President Barack Obama signed the Comprehensive Addiction and Recovery Act in July, authorizing funding to address the national epidemics of prescription opioid abuse and heroin use. And not a moment too soon: Drug overdose is the leading cause of accidental death in the United States, with 47,055 lethal drug overdoses in 2014, according to the American Society of Addiction Medicine.

Along with the national opioid and heroin addiction crisis, two other national epidemics contribute to chemical dependence and deaths, said Rabia Atayee, Pharm.D., associate professor of clinical pharmacy and pain management and palliative care specialist at UC San Diego Skaggs School of Pharmacy and Pharmaceutical Sciences. 

“We do have a national epidemic of chronic pain,” she said, citing a 2011 Institute of Medicine report stating that 100 million adults suffer from the ailment, a persistent pain that lasts from weeks to years. “Even in patients who don’t have other mental disorders, chronic pain can cause anxiety and depression.

The other epidemic is serious mental illness, Atayee said. According to the National Institute of Mental health, nearly 44 million American adults and millions of children experience mental health conditions each year.

“Most patients cannot separate physical and emotional pain. To them, it’s pain. With a Band-Aid that targets the surface and not the underlying source, you’re going to have a vicious cycle of addiction and relapse,” she said.

Life after treatment 

Addressing co-occurring mental health disorders, helping people understand how their personality affects their behavior, and teaching them to manage triggers and feelings directs Sovereign patients toward a new, healthy lifestyle after treatment.

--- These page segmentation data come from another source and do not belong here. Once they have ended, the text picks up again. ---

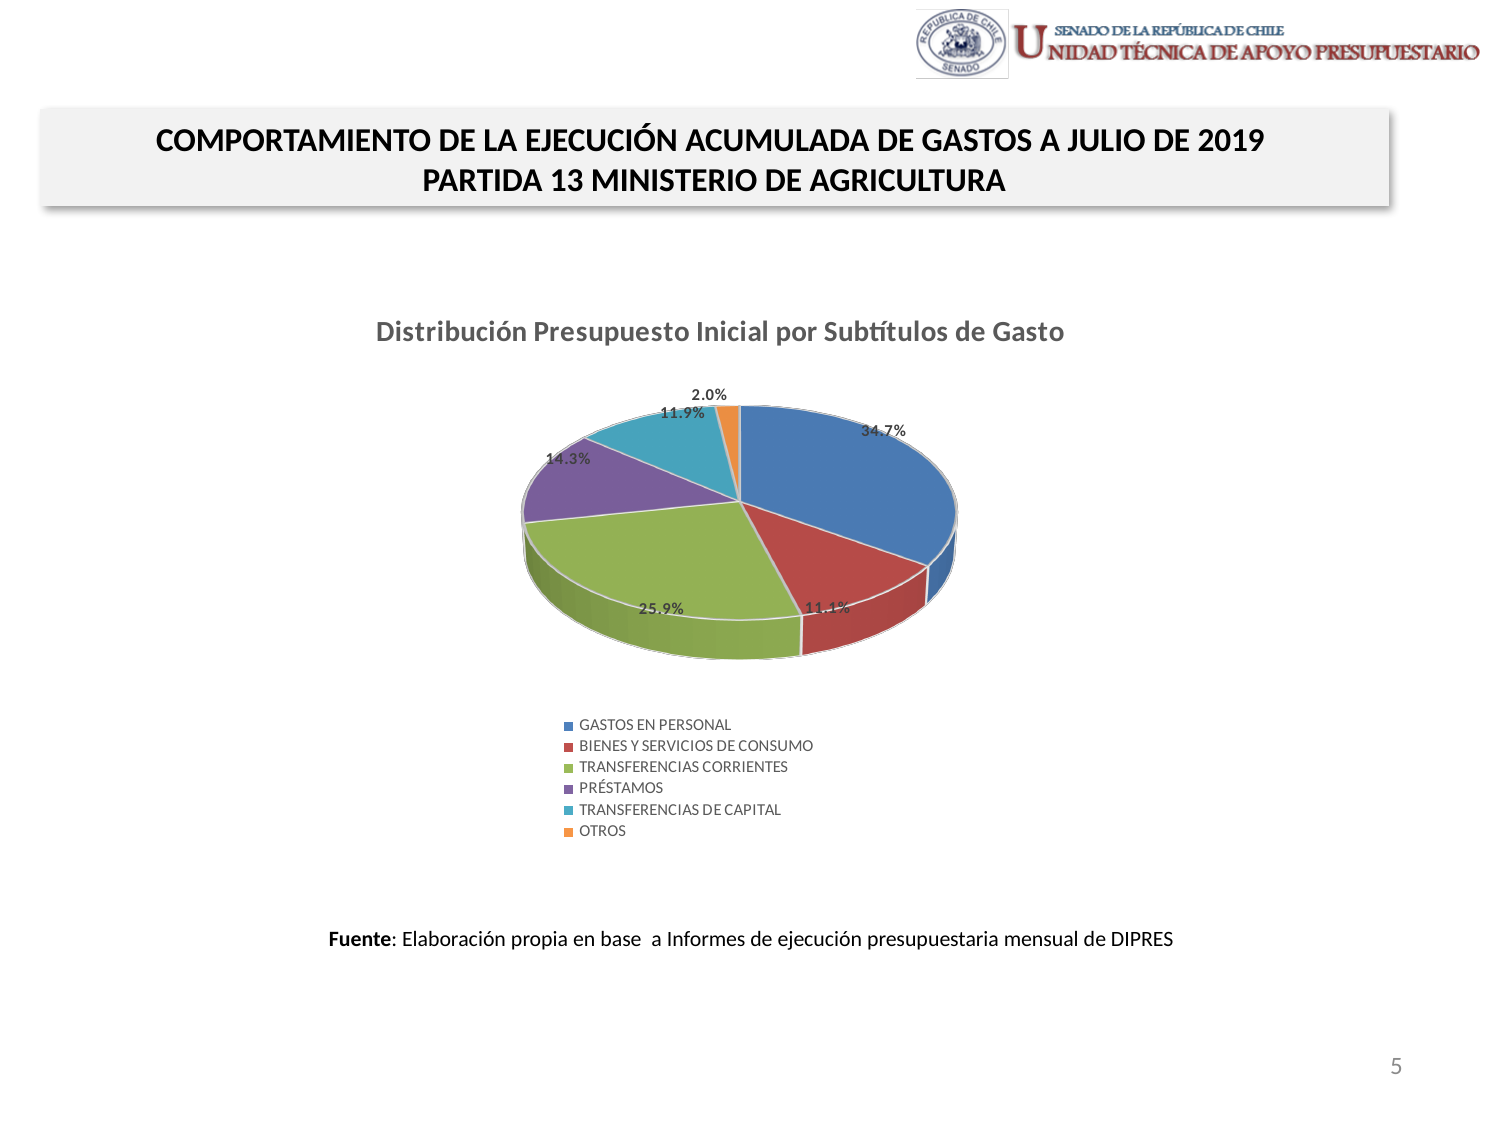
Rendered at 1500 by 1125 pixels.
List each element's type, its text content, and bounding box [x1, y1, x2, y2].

picture [916, 0, 1495, 112]
text_box COMPORTAMIENTO DE LA EJECUCIÓN ACUMULADA DE GASTOS A JULIO DE 2019 PARTIDA 13 MINISTERIO DE AGRICULTURA [41, 109, 1389, 206]
text_box [63, 208, 1414, 1059]
slide_number 5 [1067, 1035, 1418, 1095]
chart [159, 290, 1282, 883]
footer Fuente: Elaboración propia en base a Informes de ejecución presupuestaria mensual de DIPRES [115, 916, 1389, 977]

Sovereign recently rolled out a telehealth program to help patients stay in touch using videoconferencing after they return home. Former patients also get access to continuing support through meetings, continuing education and life skills courses.

“Our patients put the brakes on the slide to the bottom,” Mele said. “We help them create a new, positive life that doesn’t have to be a replay of their old life.”